[Start]

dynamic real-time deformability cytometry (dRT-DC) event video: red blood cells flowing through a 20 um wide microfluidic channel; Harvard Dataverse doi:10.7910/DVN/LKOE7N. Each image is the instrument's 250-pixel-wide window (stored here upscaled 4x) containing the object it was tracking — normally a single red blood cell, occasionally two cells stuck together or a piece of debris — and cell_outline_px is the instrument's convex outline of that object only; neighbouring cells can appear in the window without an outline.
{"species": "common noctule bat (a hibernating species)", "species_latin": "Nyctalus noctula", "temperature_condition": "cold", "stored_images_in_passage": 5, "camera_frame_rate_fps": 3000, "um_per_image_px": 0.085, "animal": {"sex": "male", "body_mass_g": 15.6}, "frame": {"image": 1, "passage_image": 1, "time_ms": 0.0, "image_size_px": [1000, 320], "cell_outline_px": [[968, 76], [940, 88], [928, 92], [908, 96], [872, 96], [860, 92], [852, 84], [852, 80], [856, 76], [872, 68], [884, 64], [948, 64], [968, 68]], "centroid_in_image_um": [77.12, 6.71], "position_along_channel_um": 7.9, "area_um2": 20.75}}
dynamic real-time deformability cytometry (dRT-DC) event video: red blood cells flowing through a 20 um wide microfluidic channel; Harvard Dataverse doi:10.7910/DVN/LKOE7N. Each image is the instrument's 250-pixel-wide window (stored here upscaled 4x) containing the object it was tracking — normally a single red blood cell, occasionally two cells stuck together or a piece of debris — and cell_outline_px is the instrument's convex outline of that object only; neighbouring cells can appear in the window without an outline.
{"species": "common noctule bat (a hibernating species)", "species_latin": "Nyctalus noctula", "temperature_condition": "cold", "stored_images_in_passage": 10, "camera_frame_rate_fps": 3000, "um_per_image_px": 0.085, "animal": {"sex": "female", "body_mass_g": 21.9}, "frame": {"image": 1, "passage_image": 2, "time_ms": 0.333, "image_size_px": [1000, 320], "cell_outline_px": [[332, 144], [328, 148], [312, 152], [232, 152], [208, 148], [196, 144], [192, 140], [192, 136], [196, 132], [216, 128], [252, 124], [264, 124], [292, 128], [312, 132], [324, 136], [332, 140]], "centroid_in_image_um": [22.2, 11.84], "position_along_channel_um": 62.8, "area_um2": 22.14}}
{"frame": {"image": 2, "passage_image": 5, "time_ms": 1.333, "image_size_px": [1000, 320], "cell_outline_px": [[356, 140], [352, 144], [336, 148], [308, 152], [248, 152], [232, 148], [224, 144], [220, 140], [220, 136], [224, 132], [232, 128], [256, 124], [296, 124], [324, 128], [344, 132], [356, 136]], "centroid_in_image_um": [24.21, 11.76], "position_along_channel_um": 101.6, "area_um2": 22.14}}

[End]

BRIEF →
Write the entire listing out again, word for word.

RESULT OF THE TASK →
dynamic real-time deformability cytometry (dRT-DC) event video: red blood cells flowing through a 20 um wide microfluidic channel; Harvard Dataverse doi:10.7910/DVN/LKOE7N. Each image is the instrument's 250-pixel-wide window (stored here upscaled 4x) containing the object it was tracking — normally a single red blood cell, occasionally two cells stuck together or a piece of debris — and cell_outline_px is the instrument's convex outline of that object only; neighbouring cells can appear in the window without an outline.
{"species": "common noctule bat (a hibernating species)", "species_latin": "Nyctalus noctula", "temperature_condition": "cold", "stored_images_in_passage": 5, "camera_frame_rate_fps": 3000, "um_per_image_px": 0.085, "animal": {"sex": "male", "body_mass_g": 15.6}, "frame": {"image": 1, "passage_image": 1, "time_ms": 0.0, "image_size_px": [1000, 320], "cell_outline_px": [[968, 76], [940, 88], [928, 92], [908, 96], [872, 96], [860, 92], [852, 84], [852, 80], [856, 76], [872, 68], [884, 64], [948, 64], [968, 68]], "centroid_in_image_um": [77.12, 6.71], "position_along_channel_um": 7.9, "area_um2": 20.75}}
dynamic real-time deformability cytometry (dRT-DC) event video: red blood cells flowing through a 20 um wide microfluidic channel; Harvard Dataverse doi:10.7910/DVN/LKOE7N. Each image is the instrument's 250-pixel-wide window (stored here upscaled 4x) containing the object it was tracking — normally a single red blood cell, occasionally two cells stuck together or a piece of debris — and cell_outline_px is the instrument's convex outline of that object only; neighbouring cells can appear in the window without an outline.
{"species": "common noctule bat (a hibernating species)", "species_latin": "Nyctalus noctula", "temperature_condition": "cold", "stored_images_in_passage": 10, "camera_frame_rate_fps": 3000, "um_per_image_px": 0.085, "animal": {"sex": "female", "body_mass_g": 21.9}, "frame": {"image": 1, "passage_image": 2, "time_ms": 0.333, "image_size_px": [1000, 320], "cell_outline_px": [[332, 144], [328, 148], [312, 152], [232, 152], [208, 148], [196, 144], [192, 140], [192, 136], [196, 132], [216, 128], [252, 124], [264, 124], [292, 128], [312, 132], [324, 136], [332, 140]], "centroid_in_image_um": [22.2, 11.84], "position_along_channel_um": 62.8, "area_um2": 22.14}}
{"frame": {"image": 2, "passage_image": 5, "time_ms": 1.333, "image_size_px": [1000, 320], "cell_outline_px": [[356, 140], [352, 144], [336, 148], [308, 152], [248, 152], [232, 148], [224, 144], [220, 140], [220, 136], [224, 132], [232, 128], [256, 124], [296, 124], [324, 128], [344, 132], [356, 136]], "centroid_in_image_um": [24.21, 11.76], "position_along_channel_um": 101.6, "area_um2": 22.14}}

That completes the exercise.